Rapid generation of ventral A9-like dopaminergic neurons from patterned iPSCs.

In vitro modelling of highly vulnerable nigral dopaminergic (DA) neuronal subtypes in Parkinson's disease (PD), is necessary for studying disease mechanisms. Here, we optimized a new approach by expressing the pioneer neurogenic transcription factor, Achaete-scute-like 1 (Ascl1), implicated in determining dopaminergic fate. Sequential small-molecule patterning of iPSCs into early floor plate mesencephalic progenitors, followed by inducible Ascl1 expression, rapidly differentiates midbrain DA neurons.

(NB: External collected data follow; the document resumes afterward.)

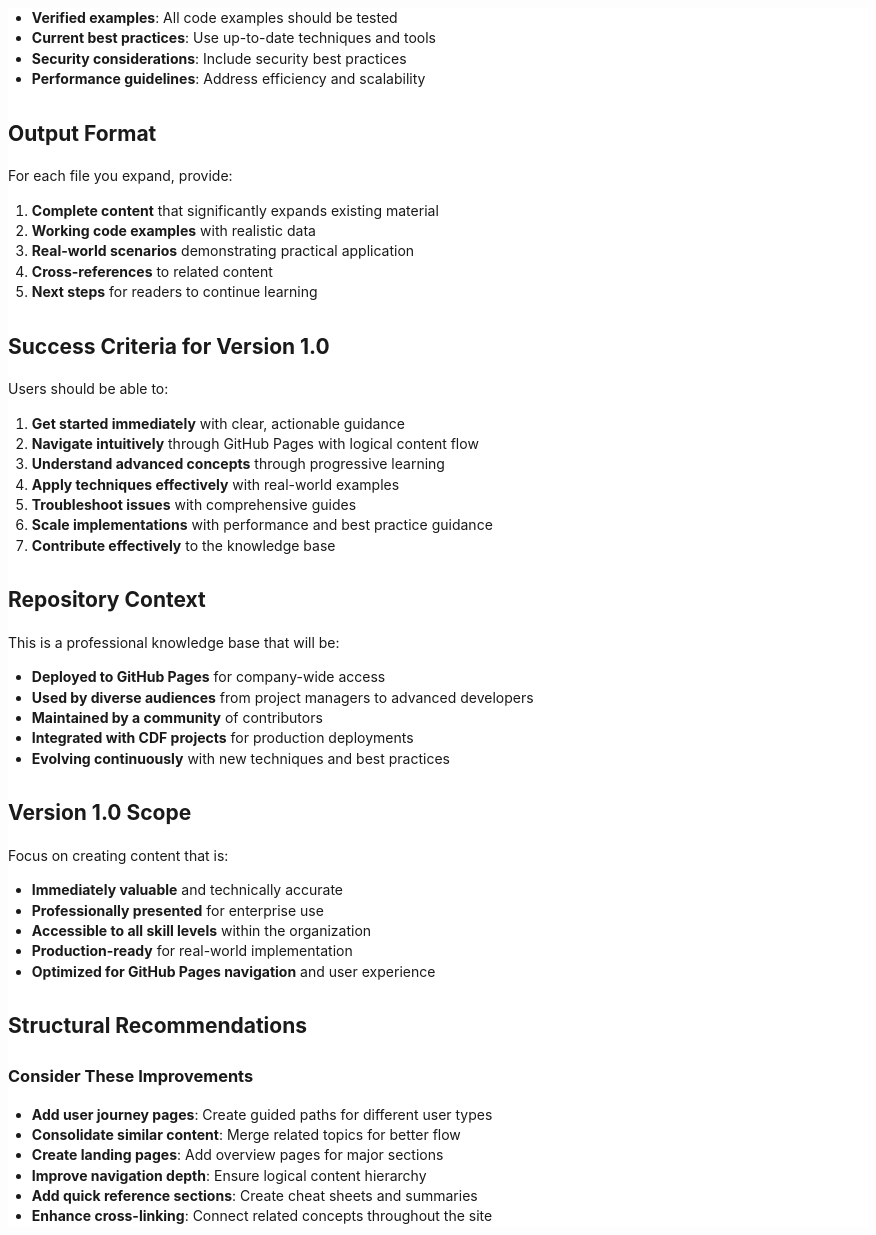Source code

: - **Verified examples**: All code examples should be tested
- **Current best practices**: Use up-to-date techniques and tools
- **Security considerations**: Include security best practices
- **Performance guidelines**: Address efficiency and scalability

## Output Format

For each file you expand, provide:

1. **Complete content** that significantly expands existing material
1. **Working code examples** with realistic data
1. **Real-world scenarios** demonstrating practical application
1. **Cross-references** to related content
1. **Next steps** for readers to continue learning

## Success Criteria for Version 1.0

Users should be able to:

1. **Get started immediately** with clear, actionable guidance
1. **Navigate intuitively** through GitHub Pages with logical content flow
1. **Understand advanced concepts** through progressive learning
1. **Apply techniques effectively** with real-world examples
1. **Troubleshoot issues** with comprehensive guides
1. **Scale implementations** with performance and best practice guidance
1. **Contribute effectively** to the knowledge base

## Repository Context

This is a professional knowledge base that will be:

- **Deployed to GitHub Pages** for company-wide access
- **Used by diverse audiences** from project managers to advanced developers
- **Maintained by a community** of contributors
- **Integrated with CDF projects** for production deployments
- **Evolving continuously** with new techniques and best practices

## Version 1.0 Scope

Focus on creating content that is:

- **Immediately valuable** and technically accurate
- **Professionally presented** for enterprise use
- **Accessible to all skill levels** within the organization
- **Production-ready** for real-world implementation
- **Optimized for GitHub Pages navigation** and user experience

## Structural Recommendations

### Consider These Improvements

- **Add user journey pages**: Create guided paths for different user types
- **Consolidate similar content**: Merge related topics for better flow
- **Create landing pages**: Add overview pages for major sections
- **Improve navigation depth**: Ensure logical content hierarchy
- **Add quick reference sections**: Create cheat sheets and summaries
- **Enhance cross-linking**: Connect related concepts throughout the site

Immunocytochemistry and transcriptomic analysis of these patterned Ascl1-driven DA neurons (PA-DANs) confirmed midbrain-lineage specificity. Importantly, we found an enrichment of DA subpopulations that corresponded to the adult human ventral SOX6-positive A9 DA subtypes vulnerable in PD. Furthermore, we combined these ventral A9-like PA-DANs with human iPSC-derived midbrain astrocytes and microglia in defined ratios to generate mature 3D A9-like assembled organoids that display characteristic spontaneous neuronal activity and electrical propagation along the axon. Our method efficiently generates a mature and functional A9-like DA neuronal platform to study PD.